• [SELECTED EXTRACT]:

★ ★ ★ ★

The ability of wolf populations to quickly rebuild and retain high rates of predation has been one of the arguments opponents of the hunts have used to criticize aerial gunning as inefficient and unnecessary. However, most opposition to the hunts is built around an affection for wolves by proponents.
Aerial wolf control in Alaska remains highly controversial. Citizen efforts to stop it continue. Alaska voters have twice approved initiatives to stop the hunts, and another is slated to go on the ballot later this year.
In March, Superior Court Judge William F. Morse invalidated the aerial killing of wolves in several small areas of the state while issuing a ruling upholding the predator control program. The suit was filed by Friends of Animals, Defenders of Wildlife and the Alaska Wildlife Alliance.
Ron Clarke, assistant director of the state's Division of Wildlife Conservation, told The Associated Press that Morse's ruling was largely a victory for the program.

★ ★ ★ ★

• [THE DATA]:
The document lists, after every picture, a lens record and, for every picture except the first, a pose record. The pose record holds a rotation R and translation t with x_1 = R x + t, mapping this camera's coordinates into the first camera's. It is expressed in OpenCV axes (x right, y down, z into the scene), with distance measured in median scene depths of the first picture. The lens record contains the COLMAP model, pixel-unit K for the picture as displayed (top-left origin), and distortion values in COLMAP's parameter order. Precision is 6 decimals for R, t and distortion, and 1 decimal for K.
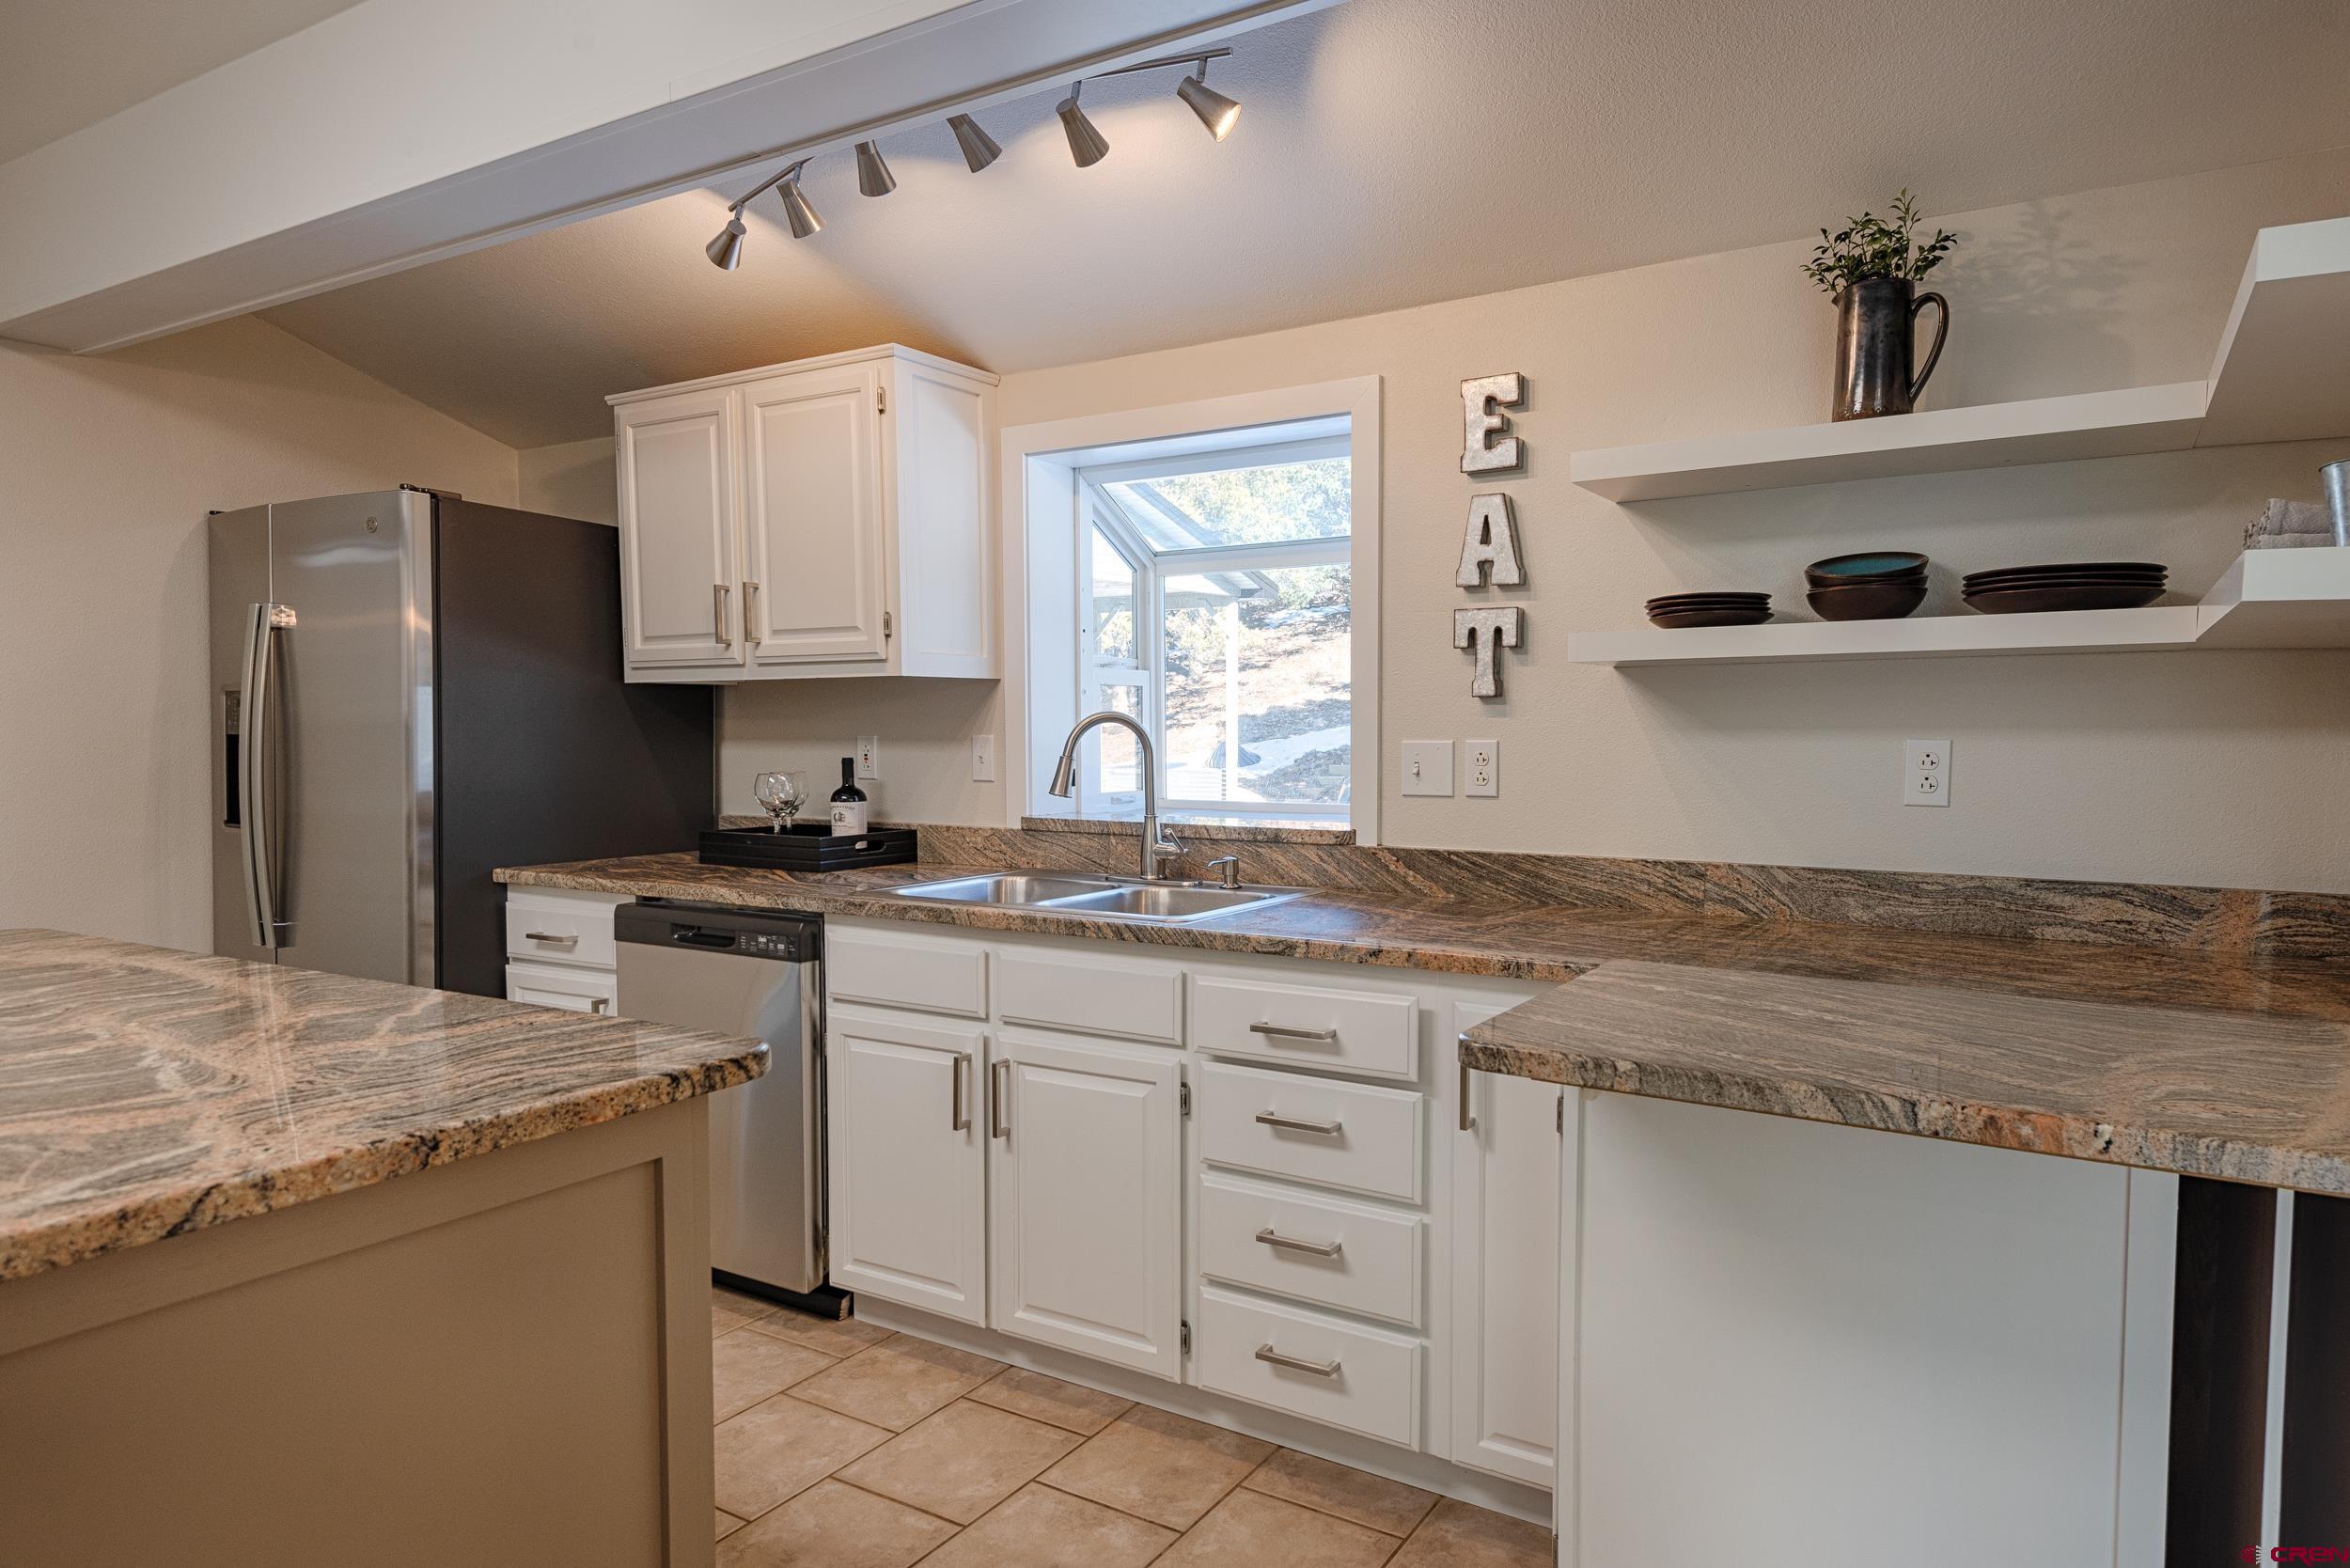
lens RADIAL K [[1367.1, 0, 1178.7], [0, 1367.1, 798.4], [0, 0, 1]] dist [0.025134, -0.000683]
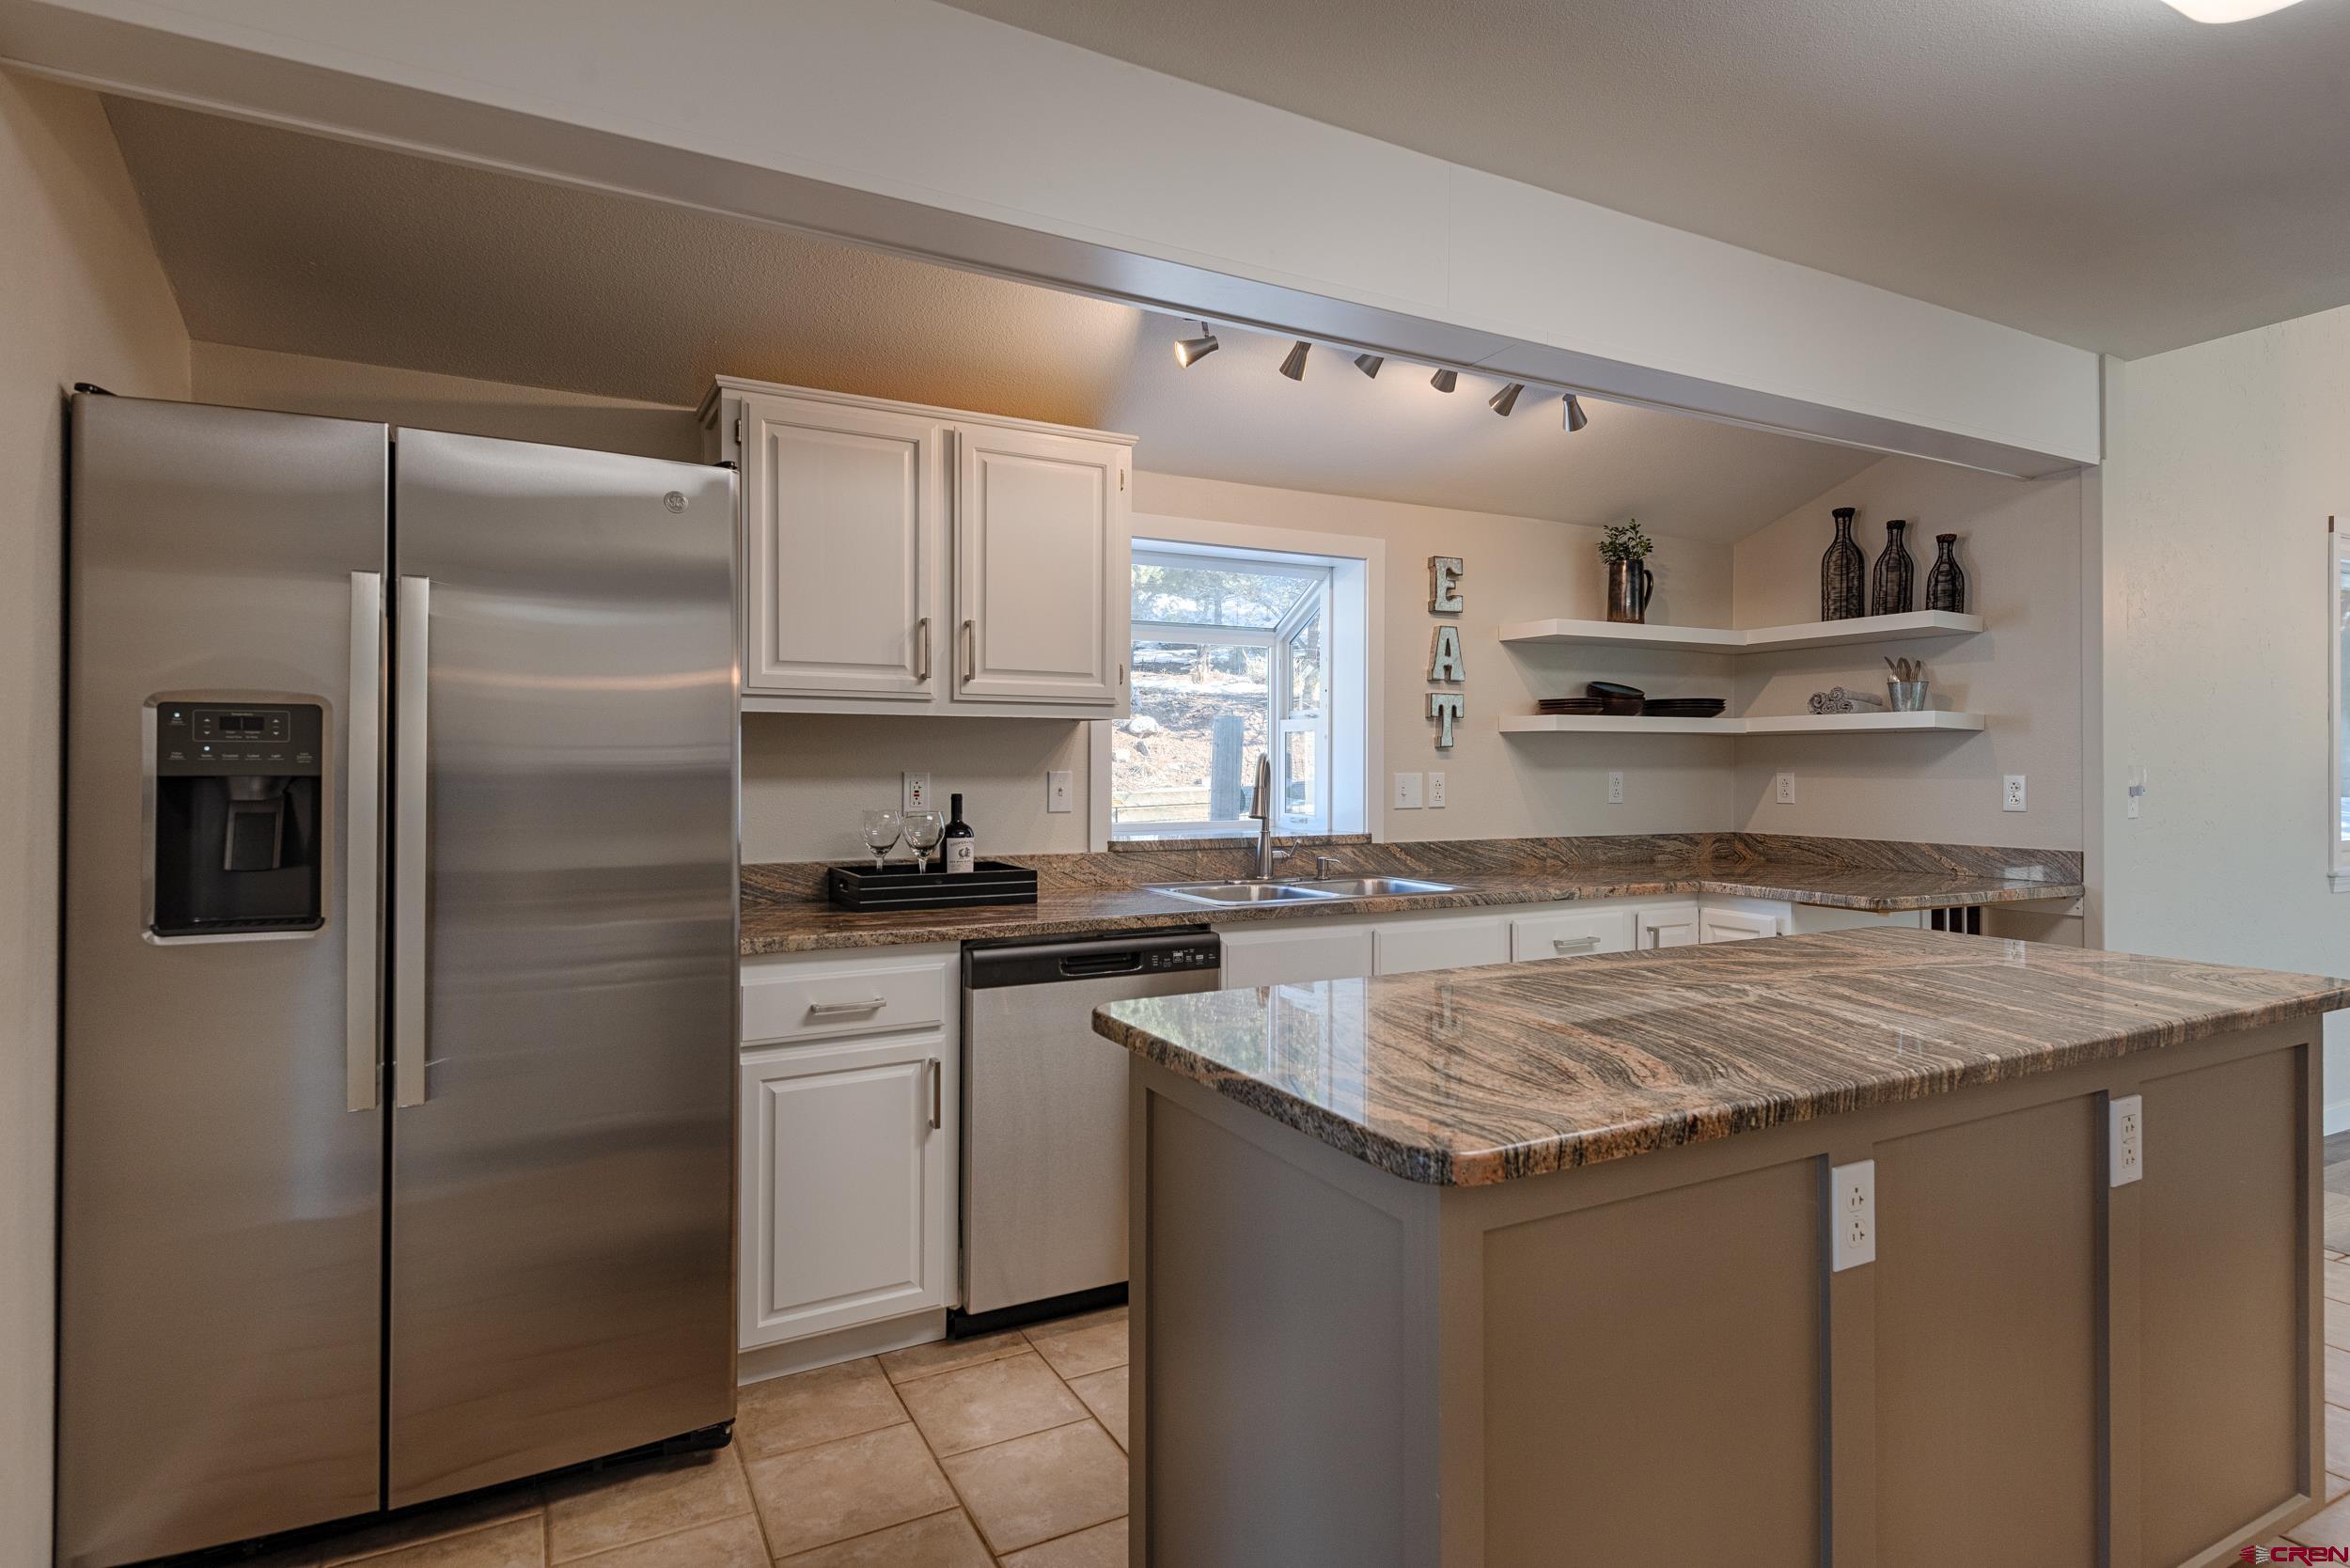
lens RADIAL K [[1247.9, 0, 1173.6], [0, 1247.9, 764.2], [0, 0, 1]] dist [-0.001209, 0.000467]
pose [[0.526218, 0.002252, 0.850346, -1.154217], [0.041164, 0.998757, -0.028118, -0.023154], [-0.849352, 0.049800, 0.525472, 0.455818]]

★ ★ ★ ★

• [EXERCISES]:
[1] Using the passage on aerial wolf control in Alaska, state whether each statement agrees with it, answering yes or no and quoting the deciding words: (a) Alaska voters have approved initiatives to stop the hunts more than once. (b) Judge Morse's ruling struck down the predator control program as a whole. (c) Defenders of Wildlife was one of the groups that filed the suit.
[2] Carry on the passage on aerial wolf control in Alaska from its last sentence.
The material has no connection to the passage on aerial wolf control in Alaska.

• [RESPONSES PER TASK]:
[1]
(a) Yes: "Alaska voters have twice approved initiatives to stop the hunts"
(b) No: "while issuing a ruling upholding the predator control program"
(c) Yes: "The suit was filed by Friends of Animals, Defenders of Wildlife and the Alaska Wildlife Alliance."

[2]
"It reaffirms the state's position," he said. "We thought we were doing it appropriately and for the most part we are."
Later in March, the shortfalls identified by Morse were fixed and the programs reactivated, according to Cathie Harms, spokeswoman for the Alaska Department of Fish and Game.
But Priscilla Feral, executive director for Friends of Animals, wasn't satisfied.
"The state's mean-spirited and deeply unpopular wolf-shooting forays must stop," she told the Associated Press.
Wolf-control teams in airplanes kill a fraction of the 1,200 to 1,300 wolves taken by trappers in Alaska each year, but the airplane kills remain at the center of a hot debate.